Cela faisait la deuxième fois dans la journée que l'on critiquait le catholicisme, je commençais à en avoir assez. Le Seigneur était comme un ami pour moi et personne n'aime lorsque l'on critique ses amis. Elle continua :

- D'ailleurs, Lucien et moi (ah, il s'appelait comme ça, je l'ignorais) ...avons décidé que désormais tu devrais nous appeler Papa et Maman.

Je faillis m'étouffer.

- Ah ça non ! Jamais !!

- Et si nous ne te laissions pas le choix ? grinça celui qui croyait avoir une chance que je l'appelle "Papa".

- Je ne vous appellerai jamais comme ça.

- Tu reconnais au moins que nous sommes tes parents, non ?

J'allais répondre "non" quand je me rendis compte que c'aurait été me mentir à moi-même que d'affirmer cela. 

Au fond, j'étais conscient du fait qu'ils étaient mes parents. Un véritable lien de parenté nous unissait. Lien qui ne pouvait me conduire à les détester entièrement. Lien qui me rendait nostalgique d'une histoire que je n'avais pas connu. Celle d'une mère m'élevant après m'avoir porté en son sein pendant neuf mois, celle d'un père qui m'aurait appris ses passions et m'aurait éduqué avec amour. Mais les aléas de la vie en avaient décidé autrement et la haine qui habitait leur cœur m'avait retiré tout cela. 

Au moins, la Providence avait su prendre soin de moi, j'avais vraiment eu une enfance heureuse. Ainsi, même si je devais reconnaître qu'ils étaient bel et bien mes parents, je me refusais de leur donner le nom de Papa et de Maman, qui ne revenaient qu'à ceux qui avaient su m'élever avec amour. Comme leur propre fils.
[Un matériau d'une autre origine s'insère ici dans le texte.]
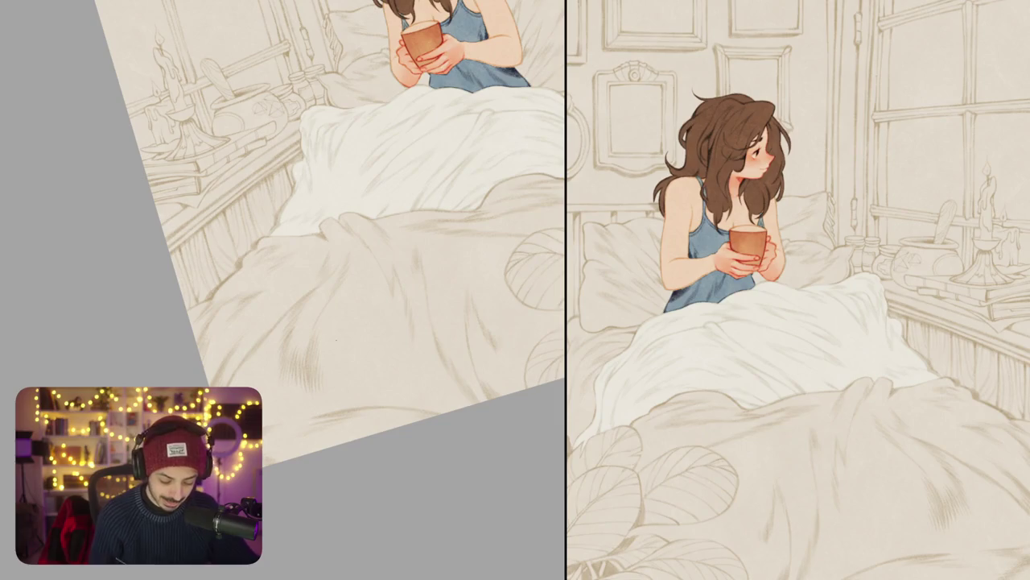
left_click(298, 230)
- Je vous le répète, mais quel que soit la filiation qui nous unit, je refuse de vous appeler comme cela. Au fond, vous n'en avez même pas envie ! Vous ne m'aimez pas et ne me demandez cela que pour accroitre ma tristesse et votre emprise sur moi. Alors laissez-moi tranquille maintenant. Dans deux mois et demi, nous mettrons fin à toute cette histoire !

- Lucien, je crois que nous n'avons plus le choix. Il doit comprendre que les choses ne se passeront pas comme il l'a imaginé.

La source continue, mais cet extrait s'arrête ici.